> Text for analysis
Any theory that admits a Wigner's Friend type multi-agent paradox is logically contextual

TL;DR

This work develops a theory-independent framework to analyze Wigner’s Friend-type multi-agent paradoxes and demonstrates that any theory admitting such paradoxes necessarily supports logically contextual empirical models. By explicitly defining compatibility of agents, generalized Heisenberg-cut notions, and a language for atomic outcomes and inferences, the authors show that paradoxes correspond to logical contextuality, linking foundational paradoxes to contextual resources. They instantiate the framework in quantum theory via a KCBS-based five-cycle (5-cycle) contextuality scenario, illustrating a concrete paradox that does not require Bell non-locality and highlighting post-selection as a necessary feature in quantum n-cycle paradoxes. The paper also derives structural results: paradoxes map to liar cycles with cyclic reference graphs, extremal vertices in n-cycle polytopes enable post-selection-free paradoxes in general theories, and quantum theory prohibits such post-selection-free n-cycle paradoxes. Collectively, these findings illuminate how multi-agent reasoning tests reveal deep, theory-dependent contextual structures and offer a pathway to classify and understand non-classical resources across physical theories.

Abstract

Wigner's Friend scenarios push the boundaries of quantum theory by modeling agents, along with their memories storing measurement outcomes, as physical quantum systems. Extending these ideas beyond quantum theory, we ask: in which physical theories, and under what assumptions, can agents who are reasoning logically about each other's measurement outcomes encounter apparent paradoxes? To address this, we prove a link between Wigner's Friend type multi-agent paradoxes and contextuality in general theories: if agents who are modeled within a physical theory come to a contradiction when reasoning using that theory (under certain assumptions on how they reason and describe measurements), then the theory must admit contextual correlations of a logical form. This also yields a link between the distinct fundamental concepts of Heisenberg cuts and measurement contexts in general theories, and in particular, implies that the quantum Frauchiger-Renner paradox is a proof of logical contextuality. Moreover, we identify structural properties of such paradoxes in general theories and specific to quantum theory. For instance, we demonstrate that theories admitting behaviors corresponding to extremal vertices of n-cycle contextuality scenarios admit Wigner's Friend type paradoxes without post-selection, and that any quantum Wigner's Friend paradox based on the n-cycle scenario must necessarily involve post-selection. Further, we construct a multi-agent paradox based on a genuine contextuality scenario involving sequential measurements on a single system, showing that Bell non-local correlations between distinct subsystems are not necessary for Wigner's Friend paradoxes. Our work offers an approach to investigate the structure of physical theories and their information-theoretic resources by means of deconstructing the assumptions underlying multi-agent physical paradoxes.

Figures (11)

> Task list
(a) Translate this sentence from the text on Wigner's Friend paradoxes into Spanish: "Wigner's Friend scenarios push the boundaries of quantum theory by modeling agents, along with their memories storing measurement outcomes, as physical quantum systems."
(b) According to the text on Wigner's Friend paradoxes, what must any quantum Wigner's Friend paradox based on the n-cycle scenario necessarily involve?

> Provided data
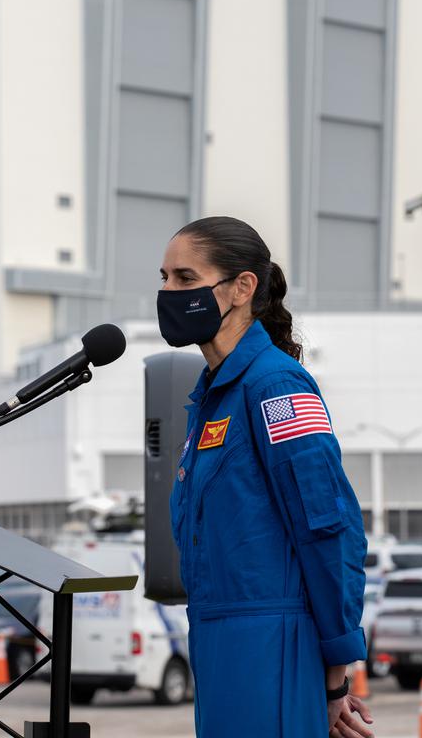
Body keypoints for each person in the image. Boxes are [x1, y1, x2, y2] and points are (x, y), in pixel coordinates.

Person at [160, 217, 373, 738]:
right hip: (216, 641)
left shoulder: (275, 385)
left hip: (271, 647)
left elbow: (327, 526)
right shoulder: (212, 397)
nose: (167, 292)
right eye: (163, 277)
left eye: (185, 279)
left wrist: (333, 679)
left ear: (242, 287)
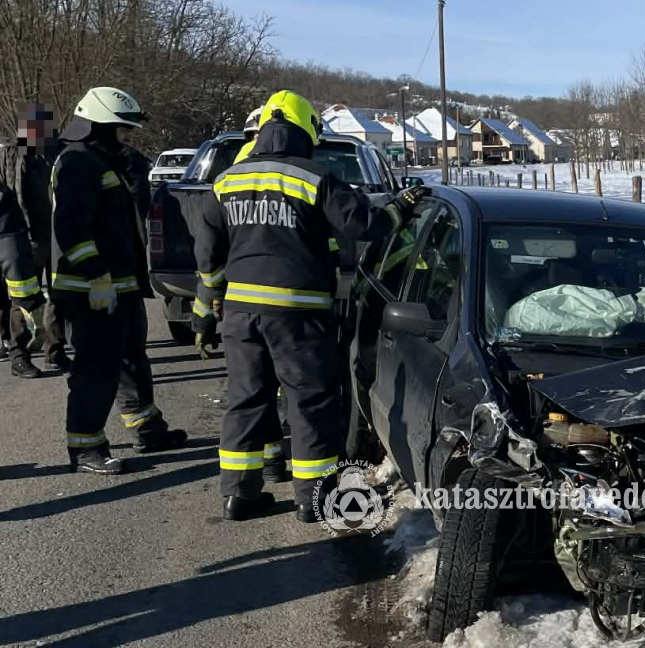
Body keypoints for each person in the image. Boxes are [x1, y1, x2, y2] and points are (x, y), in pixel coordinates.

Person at [192, 90, 423, 522]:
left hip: (241, 314)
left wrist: (208, 307)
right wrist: (399, 207)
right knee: (309, 402)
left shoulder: (227, 180)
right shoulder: (313, 177)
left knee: (246, 400)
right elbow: (365, 224)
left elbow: (207, 254)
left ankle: (237, 497)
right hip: (297, 314)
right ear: (305, 131)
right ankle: (311, 499)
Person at [51, 86, 188, 475]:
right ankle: (86, 447)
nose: (128, 135)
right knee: (95, 369)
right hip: (90, 288)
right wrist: (96, 277)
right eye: (121, 128)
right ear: (98, 126)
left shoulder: (104, 160)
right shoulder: (78, 162)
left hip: (120, 285)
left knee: (131, 361)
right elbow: (72, 227)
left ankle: (147, 428)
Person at [0, 103, 70, 376]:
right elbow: (16, 197)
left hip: (51, 237)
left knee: (56, 296)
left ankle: (55, 350)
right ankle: (20, 355)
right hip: (22, 239)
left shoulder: (51, 156)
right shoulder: (13, 156)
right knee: (22, 301)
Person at [0, 180, 46, 364]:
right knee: (21, 296)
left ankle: (20, 353)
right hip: (10, 236)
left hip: (10, 236)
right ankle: (17, 351)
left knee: (23, 297)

> Results for each task
(a) Los escenarios del Amigo de Wigner llevan al límite la teoría cuántica al modelar a los agentes, junto con sus memorias que almacenan los resultados de las mediciones, como sistemas cuánticos físicos.

(b) Post-selection.